In the early days of the shutdown, his administration frozen $18 billion in federal funds for New York City’s major infrastructure projects, put on hold $2.1 billion in funds for the Chicago Transit Project, and cut nearly $8 billion in energy sector grants in 16 states.
Incidentally, all these states were carried by Democratic candidate Kamala Harris in the 2024 presidential election.
For Democrats, complex political calculations
For Democrats, some of the incentives today are fighting rather than compromise.
The party’s core supporters have exacerbated their Congressional leaders by failing to effectively stand up to Trump during his second term’s dizzy months.
In an NPR/Malist poll conducted in late September, fewer than half of Democrat voters, and less than 48%, approved Job, which Congressional Democrats had done. In contrast, 87% of Republicans approved the work that Congressional GOPs were doing.

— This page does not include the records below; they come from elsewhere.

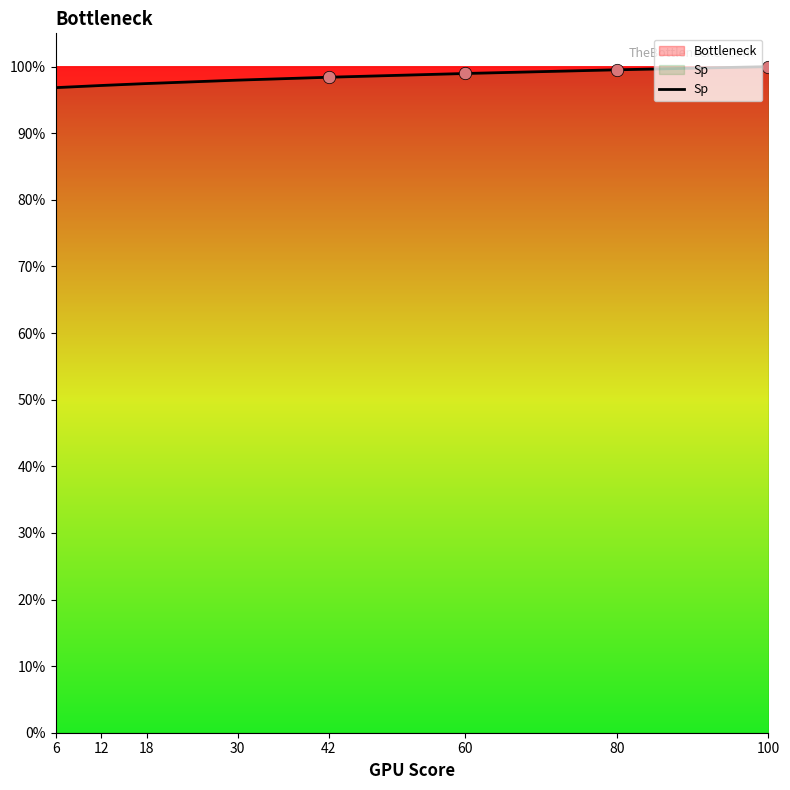

Between 6 and 18, which is larger?

18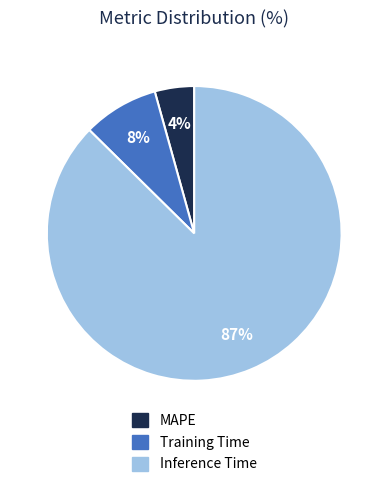

To the nearest percent, what is the average slice percentage?

33%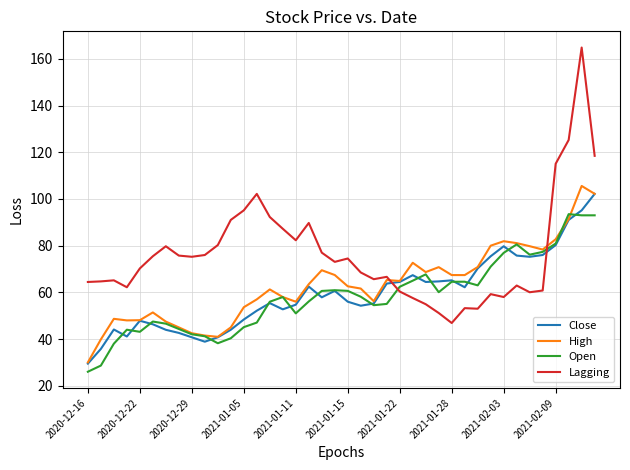

Is this an area chart (filled region under the line)?

No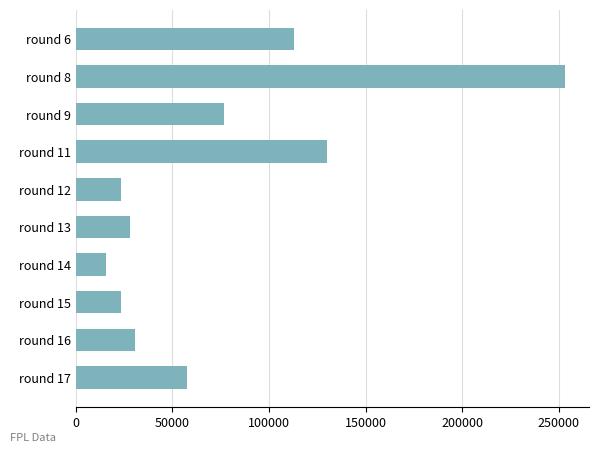

The value at round 11 is 130219. True or false?

True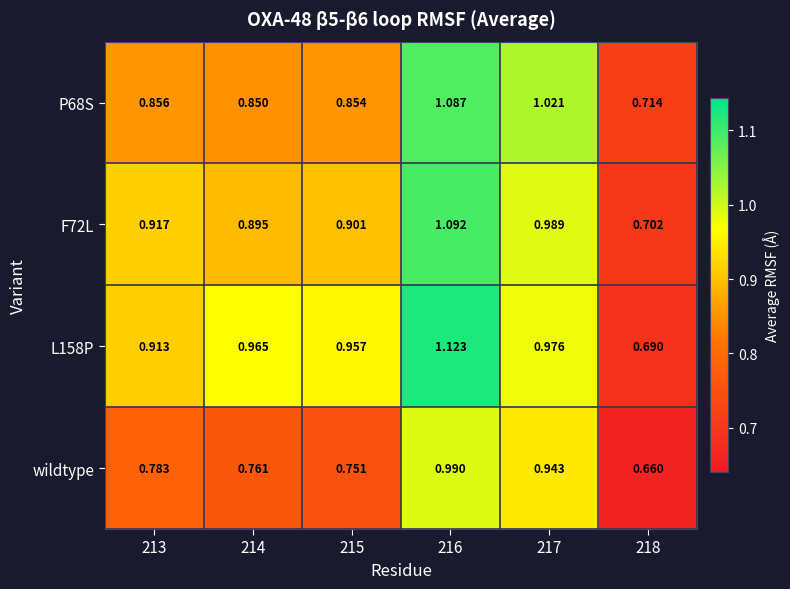

Is the value of wildtype at 217 greater than the value of P68S at 217?

No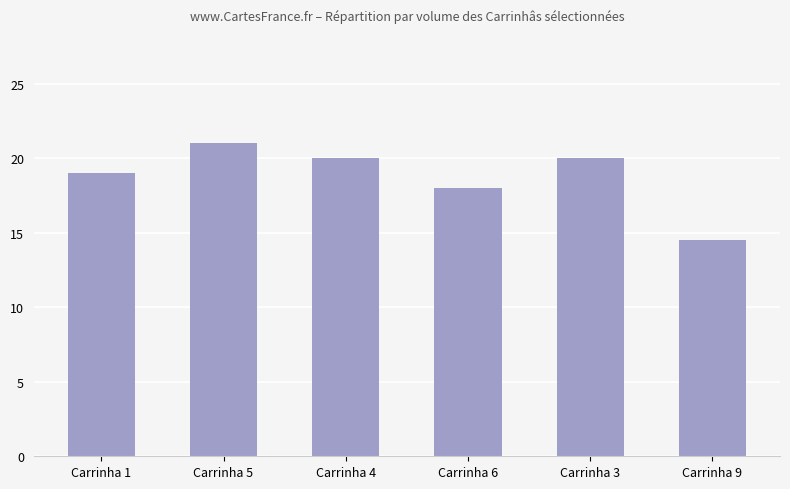

The value at Carrinha 9 is 19.7. True or false?

False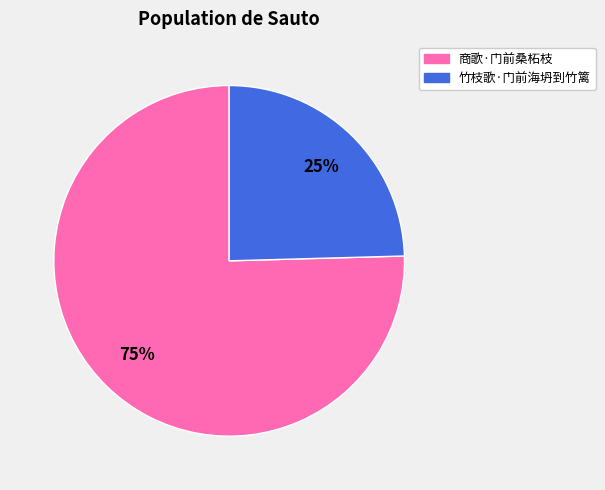

Do 竹枝歌·门前海坍到竹篱 and 商歌·门前桑柘枝 together represent more than half of the pie?

Yes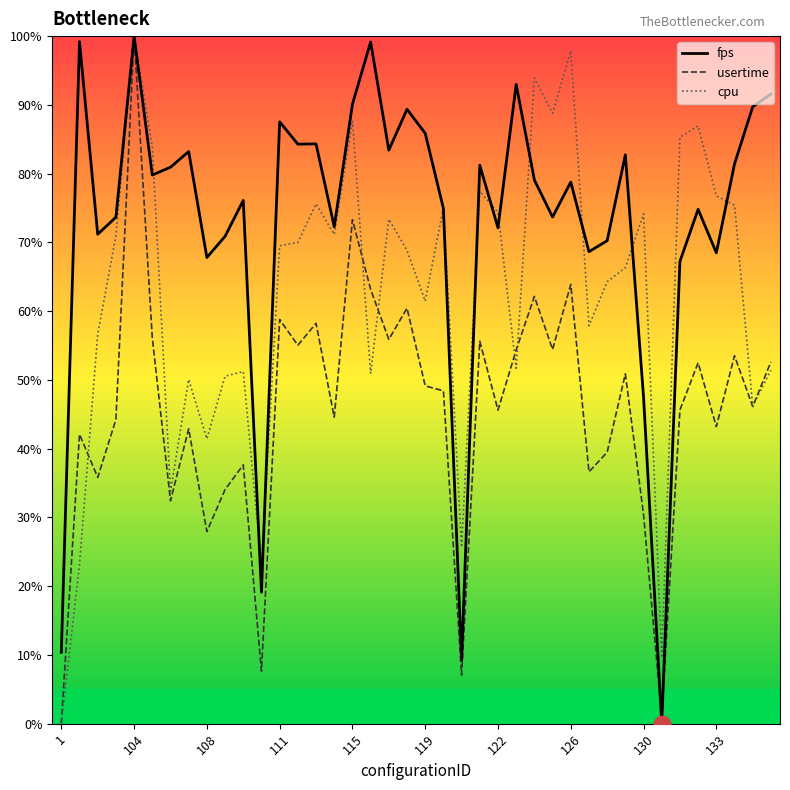

At which category is the sum across all series the highest?

104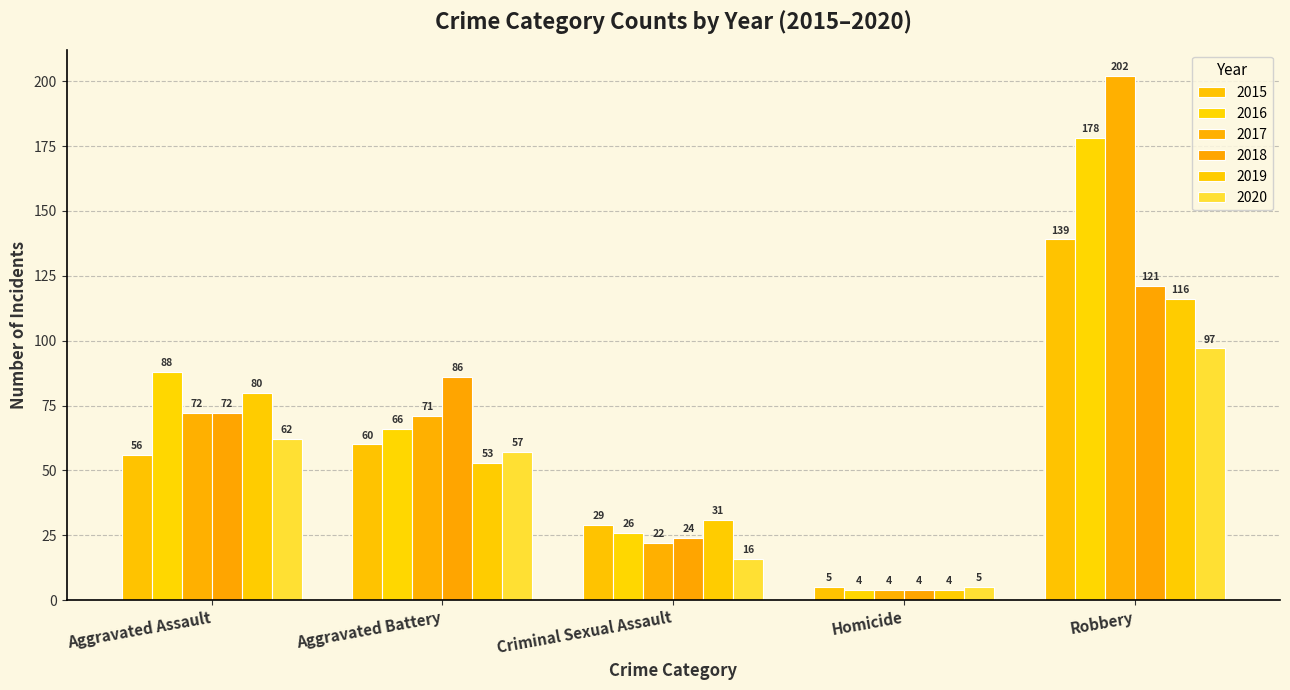

What is the value of the 2015 bar at the 3rd from the left?

29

Furthermore, Democrat voters are increasingly ruined for the fight. 47% say it’s more important for parliament members to stand on principles, even if it meant a government shutdown. That’s the ocean change from the vote before the 2013 closure, when Democrats compromised 4-1.
When Senate minority leader Chuck Schumer avoided the closure in May, he faced an explosion of protest from the party’s most liberal voices and speculation that New York State Rep. Alexandria Ocasio-Cortez might challenge his reelection campaign in 2028.
So far, his tone has been indomitable.
“Well, look, sometimes there are a lot of differences,” Schumer said on CNN. Democrats are demanding Medicaid cuts be restored, with healthcare subsidies being extended. Republicans say they won’t negotiate during the closure. “They seem to be more interested in protecting the Epstein Files than protecting the American people and their health care.”
Early votes by news organizations showed that Americans were more responsible for Republican closures than Democrats, but margins were not overwhelming. One in four responded that they were not sure who had to take responsibility.
However, they said about one in three had been decided: they denounced both sides.